School of Computational Science and Engineering, Georgia Institute of Technology, Atlanta, GA, USA.
Neurology Department, Massachusetts General Hospital, Wang 720, Boston, MA, USA.
J Am Med Inform Assoc. 2018 Dec 1;25(12):1643-1650. doi: 10.1093/jamia/ocy131.

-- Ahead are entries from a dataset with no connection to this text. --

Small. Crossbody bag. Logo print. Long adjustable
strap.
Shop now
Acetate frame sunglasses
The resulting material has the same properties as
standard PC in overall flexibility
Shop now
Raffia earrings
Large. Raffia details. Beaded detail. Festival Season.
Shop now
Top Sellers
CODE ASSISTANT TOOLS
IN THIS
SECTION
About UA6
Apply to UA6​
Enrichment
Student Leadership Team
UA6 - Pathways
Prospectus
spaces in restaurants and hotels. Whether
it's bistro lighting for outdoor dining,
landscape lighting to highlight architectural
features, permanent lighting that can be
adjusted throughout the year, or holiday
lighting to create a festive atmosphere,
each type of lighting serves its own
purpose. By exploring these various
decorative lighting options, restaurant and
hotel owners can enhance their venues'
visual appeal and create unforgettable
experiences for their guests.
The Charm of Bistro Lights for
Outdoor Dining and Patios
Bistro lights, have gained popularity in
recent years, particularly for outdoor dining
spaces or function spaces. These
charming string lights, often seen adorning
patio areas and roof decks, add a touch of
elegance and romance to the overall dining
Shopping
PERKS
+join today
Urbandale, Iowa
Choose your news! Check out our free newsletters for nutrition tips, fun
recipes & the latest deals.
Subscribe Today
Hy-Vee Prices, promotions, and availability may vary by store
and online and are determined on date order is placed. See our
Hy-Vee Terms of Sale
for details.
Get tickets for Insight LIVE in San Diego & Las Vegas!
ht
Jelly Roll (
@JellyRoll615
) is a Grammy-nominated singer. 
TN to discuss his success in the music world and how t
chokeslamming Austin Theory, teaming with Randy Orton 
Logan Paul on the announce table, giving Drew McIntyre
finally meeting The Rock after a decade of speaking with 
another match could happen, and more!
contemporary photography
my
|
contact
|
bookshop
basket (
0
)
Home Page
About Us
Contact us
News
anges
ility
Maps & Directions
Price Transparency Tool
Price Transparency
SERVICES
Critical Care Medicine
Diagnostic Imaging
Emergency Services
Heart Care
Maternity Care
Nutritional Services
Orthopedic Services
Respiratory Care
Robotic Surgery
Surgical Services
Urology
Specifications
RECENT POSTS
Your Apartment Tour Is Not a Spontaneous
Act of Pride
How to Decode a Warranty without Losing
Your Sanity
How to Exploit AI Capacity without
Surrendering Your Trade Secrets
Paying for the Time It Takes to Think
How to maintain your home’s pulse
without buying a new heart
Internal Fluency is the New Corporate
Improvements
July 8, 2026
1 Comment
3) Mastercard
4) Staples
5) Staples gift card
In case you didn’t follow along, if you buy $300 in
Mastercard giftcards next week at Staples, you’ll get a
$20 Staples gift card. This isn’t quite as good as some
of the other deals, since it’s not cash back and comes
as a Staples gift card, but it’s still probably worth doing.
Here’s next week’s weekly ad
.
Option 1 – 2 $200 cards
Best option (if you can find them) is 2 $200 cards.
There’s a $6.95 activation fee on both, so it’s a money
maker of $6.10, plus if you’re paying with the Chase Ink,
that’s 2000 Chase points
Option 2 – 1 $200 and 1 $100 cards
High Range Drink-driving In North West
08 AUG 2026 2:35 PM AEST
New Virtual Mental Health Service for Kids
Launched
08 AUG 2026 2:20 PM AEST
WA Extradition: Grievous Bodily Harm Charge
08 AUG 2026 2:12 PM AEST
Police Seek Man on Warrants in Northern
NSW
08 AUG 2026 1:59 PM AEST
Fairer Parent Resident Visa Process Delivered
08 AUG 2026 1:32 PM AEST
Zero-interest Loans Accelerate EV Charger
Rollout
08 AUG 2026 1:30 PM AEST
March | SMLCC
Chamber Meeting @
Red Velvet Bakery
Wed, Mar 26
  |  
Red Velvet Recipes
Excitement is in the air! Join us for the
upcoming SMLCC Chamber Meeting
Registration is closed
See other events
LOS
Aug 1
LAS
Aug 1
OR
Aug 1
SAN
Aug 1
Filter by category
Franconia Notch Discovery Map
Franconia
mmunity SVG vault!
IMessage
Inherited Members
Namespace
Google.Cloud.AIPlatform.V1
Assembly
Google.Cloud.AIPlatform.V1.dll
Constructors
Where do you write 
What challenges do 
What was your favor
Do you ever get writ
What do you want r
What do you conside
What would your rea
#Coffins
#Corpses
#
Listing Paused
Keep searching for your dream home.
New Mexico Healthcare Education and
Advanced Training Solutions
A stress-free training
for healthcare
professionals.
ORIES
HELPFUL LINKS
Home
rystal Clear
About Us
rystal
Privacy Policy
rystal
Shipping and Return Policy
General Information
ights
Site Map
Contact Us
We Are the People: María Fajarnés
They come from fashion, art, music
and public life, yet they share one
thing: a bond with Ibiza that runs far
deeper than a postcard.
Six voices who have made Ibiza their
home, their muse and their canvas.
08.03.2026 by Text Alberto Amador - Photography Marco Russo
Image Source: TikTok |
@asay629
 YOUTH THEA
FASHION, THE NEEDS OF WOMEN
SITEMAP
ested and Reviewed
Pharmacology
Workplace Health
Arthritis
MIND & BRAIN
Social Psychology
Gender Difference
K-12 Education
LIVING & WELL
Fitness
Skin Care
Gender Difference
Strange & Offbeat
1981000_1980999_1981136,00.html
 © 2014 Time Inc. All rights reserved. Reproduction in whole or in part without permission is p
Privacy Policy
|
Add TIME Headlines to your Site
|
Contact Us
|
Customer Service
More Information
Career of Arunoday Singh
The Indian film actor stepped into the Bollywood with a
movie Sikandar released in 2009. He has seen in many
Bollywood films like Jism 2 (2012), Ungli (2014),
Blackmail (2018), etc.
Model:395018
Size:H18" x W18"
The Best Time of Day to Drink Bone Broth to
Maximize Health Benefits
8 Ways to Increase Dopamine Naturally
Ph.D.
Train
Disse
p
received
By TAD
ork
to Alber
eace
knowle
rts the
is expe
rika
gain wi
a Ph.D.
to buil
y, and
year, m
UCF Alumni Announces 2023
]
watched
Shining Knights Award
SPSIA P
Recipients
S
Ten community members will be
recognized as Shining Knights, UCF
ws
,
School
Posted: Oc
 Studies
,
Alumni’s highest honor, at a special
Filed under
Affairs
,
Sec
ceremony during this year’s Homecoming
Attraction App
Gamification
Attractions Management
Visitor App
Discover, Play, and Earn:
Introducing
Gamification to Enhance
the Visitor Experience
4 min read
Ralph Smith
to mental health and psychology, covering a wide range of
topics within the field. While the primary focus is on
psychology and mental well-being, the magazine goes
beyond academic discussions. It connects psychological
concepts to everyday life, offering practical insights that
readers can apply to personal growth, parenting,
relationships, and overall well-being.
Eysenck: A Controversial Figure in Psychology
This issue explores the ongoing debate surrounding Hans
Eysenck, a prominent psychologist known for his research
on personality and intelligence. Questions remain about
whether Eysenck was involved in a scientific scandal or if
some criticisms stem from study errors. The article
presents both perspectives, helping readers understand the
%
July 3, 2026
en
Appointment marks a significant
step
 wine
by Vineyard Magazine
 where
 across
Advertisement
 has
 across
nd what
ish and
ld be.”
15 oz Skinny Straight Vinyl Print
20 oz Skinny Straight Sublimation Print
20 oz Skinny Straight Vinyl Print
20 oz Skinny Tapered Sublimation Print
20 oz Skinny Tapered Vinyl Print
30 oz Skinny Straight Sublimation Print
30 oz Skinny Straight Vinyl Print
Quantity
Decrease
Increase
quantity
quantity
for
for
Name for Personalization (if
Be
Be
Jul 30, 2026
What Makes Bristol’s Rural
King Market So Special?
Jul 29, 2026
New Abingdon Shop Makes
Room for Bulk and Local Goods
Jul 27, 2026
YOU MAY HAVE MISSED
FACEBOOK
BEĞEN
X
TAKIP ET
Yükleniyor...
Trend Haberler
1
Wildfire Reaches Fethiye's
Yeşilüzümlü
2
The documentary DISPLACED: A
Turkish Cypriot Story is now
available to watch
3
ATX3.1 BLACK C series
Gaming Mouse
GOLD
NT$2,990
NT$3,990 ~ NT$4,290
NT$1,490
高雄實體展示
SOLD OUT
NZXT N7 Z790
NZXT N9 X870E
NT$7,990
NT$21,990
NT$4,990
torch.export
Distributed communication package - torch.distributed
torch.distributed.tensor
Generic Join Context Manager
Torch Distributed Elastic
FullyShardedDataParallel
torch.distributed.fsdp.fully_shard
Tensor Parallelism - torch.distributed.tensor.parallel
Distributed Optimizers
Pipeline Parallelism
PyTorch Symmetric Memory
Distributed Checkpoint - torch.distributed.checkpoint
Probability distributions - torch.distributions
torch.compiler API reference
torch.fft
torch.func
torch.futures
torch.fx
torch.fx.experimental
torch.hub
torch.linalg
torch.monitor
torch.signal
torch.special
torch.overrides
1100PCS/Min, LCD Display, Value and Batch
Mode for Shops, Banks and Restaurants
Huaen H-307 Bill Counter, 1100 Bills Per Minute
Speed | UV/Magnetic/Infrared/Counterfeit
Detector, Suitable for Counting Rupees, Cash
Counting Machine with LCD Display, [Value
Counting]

Scoring laboratory polysomnography (PSG) data remains a manual task of visually annotating 3 primary categories: sleep stages, sleep disordered breathing, and limb movements. Attempts to automate this process have been hampered by the complexity of PSG signals and physiological heterogeneity between patients. Deep neural networks, which have recently achieved expert-level performance for other complex medical tasks, are ideally suited to PSG scoring, given sufficient training data.
We used a combination of deep recurrent and convolutional neural networks (RCNN) for supervised learning of clinical labels designating sleep stages, sleep apnea events, and limb movements. The data for testing and training were derived from 10 000 clinical PSGs and 5804 research PSGs.
When trained on the clinical dataset, the RCNN reproduces PSG diagnostic scoring for sleep staging, sleep apnea, and limb movements with accuracies of 87.6%, 88.2% and 84.7% on held-out test data, a level of performance comparable to human experts. The RCNN model performs equally well when tested on the independent research PSG database. Only small reductions in accuracy were noted when training on limited channels to mimic at-home monitoring devices: frontal leads only for sleep staging, and thoracic belt signals only for the apnea-hypopnea index.
By creating accurate deep learning models for sleep scoring, our work opens the path toward broader and more timely access to sleep diagnostics. Accurate scoring automation can improve the utility and efficiency of in-lab and at-home approaches to sleep diagnostics, potentially extending the reach of sleep expertise beyond specialty clinics.
评分实验室多导睡眠图(PSG)数据仍然是一项手动任务,需要通过视觉注释 3 个主要类别:睡眠阶段、睡眠呼吸障碍和肢体运动。由于 PSG 信号的复杂性以及患者之间的生理异质性,尝试自动完成此过程一直受到阻碍。深度神经网络最近在其他复杂的医学任务中达到了专家级的性能,非常适合 PSG 评分,只要有足够的训练数据。
我们使用深度递归和卷积神经网络(RCNN)的组合进行监督学习,以学习临床标签,这些标签指定睡眠阶段、睡眠呼吸暂停事件和肢体运动。用于测试和训练的数据来自 10000 次临床 PSG 和 5804 次研究 PSG。
在临床数据集上进行训练时,RCNN 对睡眠分期、睡眠呼吸暂停和肢体运动的 PSG 诊断评分进行了复制,在保留的测试数据上的准确率分别为 87.6%、88.2%和 84.7%,性能与人类专家相当。当在独立的研究 PSG 数据库上进行测试时,RCNN 模型的表现同样出色。当仅使用模拟家庭监测设备的有限通道进行训练时,仅对睡眠分期使用额导联,仅对呼吸暂停低通气指数使用胸带信号,仅观察到准确性略有下降。
通过创建用于睡眠评分的准确深度学习模型,我们的工作为更广泛和更及时地获得睡眠诊断开辟了道路。准确的评分自动化可以提高实验室和家庭睡眠诊断方法的实用性和效率,有可能将睡眠专业知识的覆盖范围扩展到专业诊所之外。